Risposta scritta pubblicata Martedì 26 gennaio 2021
nell'allegato B della seduta n. 457
4-06575
presentata da
VIGNAROLI Stefano

  Risposta. — In relazione alle questioni poste dall'interrogante nell'atto di sindacato ispettivo in esame, si rappresenta quanto segue.
  Nel comune di Cisterna di Latina, sulla via Pontina al chilometro 64,00, insiste un sito industriale dismesso di proprietà della società Adogi Immobiliare srl.
  L'Agenzia nazionale per l'amministrazione e la destinazione dei beni sequestrati e confiscati alla criminalità (Ansbc) ha informato che l'area in questione, costituita da terreni e capannoni, è stata confiscata, unitamente alle quote del capitale della Adogi Immobiliare srl con decreto del Tribunale di Latina, diventato definitivo a far data dal 28 aprile del 2017.
  Detta società, già prima dell'originario provvedimento di sequestro, aveva sottoscritto in data 26 gennaio 2011 un contratto preliminare di compravendita volto a trasferire la proprietà del suddetto compendio immobiliare in favore della Gia.Fra. srl. Tale contratto era, tuttavia, subordinato alla positiva conclusione della procedura amministrativa volta ad ottenere il cambio di destinazione d'uso del compendio da industriale a commerciale, il rilascio di tutte le autorizzazioni e/o concessioni necessarie sia all'edificazione che alla gestione del complesso immobiliare e, infine, la cancellazione delle formalità pregiudizievoli gravanti sull'immobile.

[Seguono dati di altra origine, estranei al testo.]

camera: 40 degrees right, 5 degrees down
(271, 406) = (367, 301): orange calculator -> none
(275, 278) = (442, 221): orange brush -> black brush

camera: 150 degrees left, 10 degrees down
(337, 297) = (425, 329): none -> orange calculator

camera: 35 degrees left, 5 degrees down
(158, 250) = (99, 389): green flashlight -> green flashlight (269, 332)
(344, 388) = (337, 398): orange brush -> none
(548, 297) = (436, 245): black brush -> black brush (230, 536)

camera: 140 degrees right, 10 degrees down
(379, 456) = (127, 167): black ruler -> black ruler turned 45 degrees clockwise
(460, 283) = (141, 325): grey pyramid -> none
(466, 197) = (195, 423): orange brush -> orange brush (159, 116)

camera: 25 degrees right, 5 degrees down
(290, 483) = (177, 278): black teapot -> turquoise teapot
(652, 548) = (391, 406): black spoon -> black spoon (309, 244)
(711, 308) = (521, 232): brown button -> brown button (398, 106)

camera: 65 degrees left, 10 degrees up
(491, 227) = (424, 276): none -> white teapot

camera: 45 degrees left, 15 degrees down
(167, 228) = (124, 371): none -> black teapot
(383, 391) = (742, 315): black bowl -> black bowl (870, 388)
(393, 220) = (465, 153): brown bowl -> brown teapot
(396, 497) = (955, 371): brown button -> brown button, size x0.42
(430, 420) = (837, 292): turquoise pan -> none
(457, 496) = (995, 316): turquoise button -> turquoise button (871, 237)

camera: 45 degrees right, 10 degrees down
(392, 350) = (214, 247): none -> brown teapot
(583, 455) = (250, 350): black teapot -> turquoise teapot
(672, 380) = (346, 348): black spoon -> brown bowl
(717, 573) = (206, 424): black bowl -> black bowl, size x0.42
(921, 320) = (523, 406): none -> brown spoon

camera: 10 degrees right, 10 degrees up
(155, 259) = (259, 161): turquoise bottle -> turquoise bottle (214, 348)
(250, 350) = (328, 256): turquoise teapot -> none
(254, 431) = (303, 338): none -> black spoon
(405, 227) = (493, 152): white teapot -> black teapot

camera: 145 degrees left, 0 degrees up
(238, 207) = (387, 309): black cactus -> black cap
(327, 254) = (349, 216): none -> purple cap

  La durata del suddetto impegno a concludere la vendita del citato asset, per il quale la proprietà ha già ricevuto la somma di 700.000 euro a titolo di anticipo quale deposito infruttifero, veniva fissato in 36 mesi dalla sottoscrizione del relativo preliminare.
  Con provvedimento di proroga della scadenza del suddetto termine (prima al 31 dicembre 2016 e, poi al 31 dicembre 2018), reso dall'allora competente Autorità giudiziaria in fase di sequestro, si è di fatto realizzato il subentro dell'amministrazione giudiziaria nel sopra riferito impegno contrattuale (ex articolo 56, comma 1, del Codice antimafia).
  Pertanto, l'Ansbc, intervenuta dopo la confisca di 1° grado nella gestione dei suddetti beni, ha provveduto a dare seguito agli impegni contrattuali già autorizzati dal giudice; in tale chiave va dunque letto l'ulteriore provvedimento di proroga (fino al 31 dicembre 2019) emesso dalla Agenzia, dopo la confisca definitiva.
  Ciò premesso l'Ansbc ha, altresì, specificato che sono state adottate le iniziative necessarie a completare le operazioni di vendita dell'immobile in questione, la cui convenienza per la società Adogi Immobiliare srl (e oggi, a confisca definitiva, anche per il socio unico Erario dello Stato) è stata già valutata dal magistrato competente durante la fase di amministrazione giudiziaria.
  La stessa Agenzia ha evidenziato che, al momento, non è stata ancora adottata alcuna delibera di destinazione da parte del Consiglio direttivo della Ansbc atteso che non si sono ancora avverate le condizioni sospensive previste dal contratto in esame, aggiungendo che il citato organo collegiale non potrà che deliberare – qualora dette condizioni dovessero avverarsi – la vendita del bene aziendale di che trattasi, a suo tempo autorizzata in fase giudiziaria dal giudice competente.
  Per quanto attiene, invece, alle prioritarie esigenze di mantenere i beni immobili nel patrimonio dello Stato e/o degli enti locali ex commi 3 e 5, dell'articolo 48 del Codice antimafia, l'Agenzia ha chiarito che tali disposizioni non possono applicarsi al caso di specie in ragione della natura meramente aziendale del bene oggetto del contratto di vendita.
  Invero, per gli immobili aziendali la disciplina di riferimento è contenuta nel comma 8 dell'articolo 48 del Codice antimafia, il quale prevede per essi la possibilità di procedere all'affitto, alla liquidazione o alla vendita.
  In relazione poi alla mancata acquisizione dei provvedimenti di autorizzazione da parte dell'autorità giudiziaria posti a fondamento delle successive proroghe contrattuali, l'Agenzia ha emesso il provvedimento di proroga in assenza di autorizzazioni in quanto, dopo la definitività della misura ablativa, ogni decisione in merito è attribuita, ai sensi del codice antimafia, all'esclusiva competenza della Ansbc.
Il Viceministro dell'interno: Matteo Mauri.